Podskoch, a former teacher who has been doing presentations on the CCC since 2001, is the author of nine books, including “Connecticut Civilian Conservation Corps Camps: History, Memories and Legacy.”
The CCC was intended to relieve unemployment during The Great Depression as part of Roosevelt’s New Deal and the men who participated were organized like military units. Each state and territory at the time had their own units and there were 15 camps throughout Connecticut.
The Plainville Historic Center had to bring out additional seating for the program which saw about three dozen guests.
“I’m so happy that we have so many people here,” said Gertrude LaCombe of the Historic Center.
Among the audience was Donna Mazer, whose father worked with the Corps. in Stafford Springs. She brought a scrapbook of photos of her father in the CCC and a large photo of the unit.
“My dad was 19 when he was in the CCC,” said Mazer. “He was with them for two years, from 1936 to 1938 and he told me that he would go up into trees and destroy gypsy moth eggs to combat the infestation.”

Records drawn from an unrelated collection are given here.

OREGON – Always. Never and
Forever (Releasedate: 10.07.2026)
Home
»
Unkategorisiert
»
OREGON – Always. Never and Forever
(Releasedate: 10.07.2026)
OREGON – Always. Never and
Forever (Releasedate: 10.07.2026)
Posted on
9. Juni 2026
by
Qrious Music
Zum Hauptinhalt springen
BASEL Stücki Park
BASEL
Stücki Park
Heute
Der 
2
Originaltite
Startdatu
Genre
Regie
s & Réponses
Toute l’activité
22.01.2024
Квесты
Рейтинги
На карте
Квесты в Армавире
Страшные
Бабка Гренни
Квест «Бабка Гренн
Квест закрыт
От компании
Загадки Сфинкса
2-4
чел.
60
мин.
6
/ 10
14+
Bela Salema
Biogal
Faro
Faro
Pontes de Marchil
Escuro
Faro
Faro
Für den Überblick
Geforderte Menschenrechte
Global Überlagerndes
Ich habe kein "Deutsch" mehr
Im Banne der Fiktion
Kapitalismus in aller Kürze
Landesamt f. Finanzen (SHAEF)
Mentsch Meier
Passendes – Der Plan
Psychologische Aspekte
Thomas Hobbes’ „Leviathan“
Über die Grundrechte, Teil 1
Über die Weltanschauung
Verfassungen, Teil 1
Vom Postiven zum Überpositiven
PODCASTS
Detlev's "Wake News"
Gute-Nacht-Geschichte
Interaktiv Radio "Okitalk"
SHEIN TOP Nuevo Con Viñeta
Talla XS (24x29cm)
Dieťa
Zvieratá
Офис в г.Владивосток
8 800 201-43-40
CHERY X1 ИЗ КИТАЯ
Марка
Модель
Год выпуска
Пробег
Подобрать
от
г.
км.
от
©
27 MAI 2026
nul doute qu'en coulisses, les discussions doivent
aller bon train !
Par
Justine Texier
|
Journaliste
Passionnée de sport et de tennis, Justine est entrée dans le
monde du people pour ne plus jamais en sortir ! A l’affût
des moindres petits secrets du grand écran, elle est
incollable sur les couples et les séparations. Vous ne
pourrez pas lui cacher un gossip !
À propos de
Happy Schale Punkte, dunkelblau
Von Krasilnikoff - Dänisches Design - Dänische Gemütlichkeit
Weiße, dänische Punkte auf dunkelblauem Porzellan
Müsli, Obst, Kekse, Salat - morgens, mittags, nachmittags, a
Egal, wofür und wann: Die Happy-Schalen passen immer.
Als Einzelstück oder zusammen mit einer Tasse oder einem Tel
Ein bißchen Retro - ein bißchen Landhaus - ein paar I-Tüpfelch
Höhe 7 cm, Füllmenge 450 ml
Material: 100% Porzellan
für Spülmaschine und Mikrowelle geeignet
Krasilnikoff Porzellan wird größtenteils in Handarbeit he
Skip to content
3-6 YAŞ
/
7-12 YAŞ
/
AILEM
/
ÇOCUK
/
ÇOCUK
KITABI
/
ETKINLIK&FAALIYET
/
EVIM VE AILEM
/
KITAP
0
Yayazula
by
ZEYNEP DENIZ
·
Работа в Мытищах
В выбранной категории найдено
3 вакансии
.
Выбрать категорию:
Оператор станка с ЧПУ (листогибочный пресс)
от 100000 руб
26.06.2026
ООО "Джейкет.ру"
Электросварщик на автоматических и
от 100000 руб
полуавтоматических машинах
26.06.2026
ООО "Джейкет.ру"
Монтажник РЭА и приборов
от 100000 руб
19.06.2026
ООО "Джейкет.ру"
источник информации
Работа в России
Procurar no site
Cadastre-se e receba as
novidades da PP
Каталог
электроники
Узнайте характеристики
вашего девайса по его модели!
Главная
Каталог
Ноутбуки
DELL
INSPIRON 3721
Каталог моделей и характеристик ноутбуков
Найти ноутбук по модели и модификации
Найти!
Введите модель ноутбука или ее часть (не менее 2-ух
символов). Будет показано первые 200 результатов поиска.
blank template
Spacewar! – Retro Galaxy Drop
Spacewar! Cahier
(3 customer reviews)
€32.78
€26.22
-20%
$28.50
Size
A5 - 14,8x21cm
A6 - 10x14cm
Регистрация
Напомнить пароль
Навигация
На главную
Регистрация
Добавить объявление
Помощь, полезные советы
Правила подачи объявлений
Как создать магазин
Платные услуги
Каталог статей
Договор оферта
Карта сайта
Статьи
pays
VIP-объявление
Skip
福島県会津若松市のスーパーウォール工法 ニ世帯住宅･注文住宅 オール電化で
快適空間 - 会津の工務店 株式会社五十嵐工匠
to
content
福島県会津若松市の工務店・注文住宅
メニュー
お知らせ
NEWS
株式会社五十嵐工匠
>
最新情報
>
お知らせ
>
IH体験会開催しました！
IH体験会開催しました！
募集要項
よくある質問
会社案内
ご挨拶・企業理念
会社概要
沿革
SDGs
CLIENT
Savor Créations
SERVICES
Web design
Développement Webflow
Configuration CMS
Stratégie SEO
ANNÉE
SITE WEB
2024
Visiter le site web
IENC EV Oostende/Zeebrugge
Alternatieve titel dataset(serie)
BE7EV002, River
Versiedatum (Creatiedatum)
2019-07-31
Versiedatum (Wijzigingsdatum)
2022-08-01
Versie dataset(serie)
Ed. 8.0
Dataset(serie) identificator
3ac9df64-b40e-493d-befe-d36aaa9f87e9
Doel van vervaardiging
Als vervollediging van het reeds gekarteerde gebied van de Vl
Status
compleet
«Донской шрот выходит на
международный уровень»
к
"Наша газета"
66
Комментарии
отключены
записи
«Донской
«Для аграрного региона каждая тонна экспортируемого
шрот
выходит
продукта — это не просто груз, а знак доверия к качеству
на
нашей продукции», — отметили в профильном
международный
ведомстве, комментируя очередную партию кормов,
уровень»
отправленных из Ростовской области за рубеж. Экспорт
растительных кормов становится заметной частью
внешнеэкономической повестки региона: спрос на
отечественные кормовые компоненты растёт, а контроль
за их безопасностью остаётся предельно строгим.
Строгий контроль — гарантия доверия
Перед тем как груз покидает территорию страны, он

Podskoch said Roosevelt first proposed the CCC on March 27 1933. Four days later, the proposal was approved by the House and the Senate and by July 1, 250,000 young men ages 18 to 25 had been mobilized and provided with food and clothing, mostly unused World War I uniforms. They had their own command structure and their own newspaper and worked for $1 a day, repairing dams, working in forests and parks and doing other tasks throughout the country. CCC officers earned a slightly higher wage and automatically became sergeants in World War II because they had demonstrated an ability to take and give orders.
“Each unit had 200 guys and five barracks, each of which had 40 guys,” said Podskoch. “Connecticut had integrated camps but there were also all white and all black CCC camps as well as youth camps and camps just for World War I veterans, many of whom had marched on Washington in 1932 to get the bonuses for their service that they were supposed to get in 1945. They wanted to get it right then because there were no jobs.”
Like in the army, they woke up at 6 a.m. every day with reveille, made their bunks by 6:30, had their barracks inspected at 7, and then went out for a flag salute and roll call. They then worked for eight hours, with a lunch from noon to 1 p.m. and supper at 5 p.m.
Podskoch’s program featured numerous photos of the CCC. He also told the story of a 103-year-old, African American, former member of the CCC, Audrey Lee, whom he interviewed. Lee died Aug. 22 2017. He was a poor boy from Wilson, Conn., and started off doing odd jobs around the camp. But he was later given the opportunity to work directly under his captain when he told him that he could type 90 words a minute. His captain was very impressed with both the quality of his work and his work ethic and when he left the CCC, he received a letter of recommendation. When they met, Lee handed Podskoch that original letter which he had saved for all those years. Lee had later gone on to work delivering mail and eventually became the head of his department. He also worked for a Hartford insurance company.
“He told me that the six months that he worked with the CCC had a big effect on his life,” said Podskoch. “‘We learned to get along with each other,’ is what he told me.”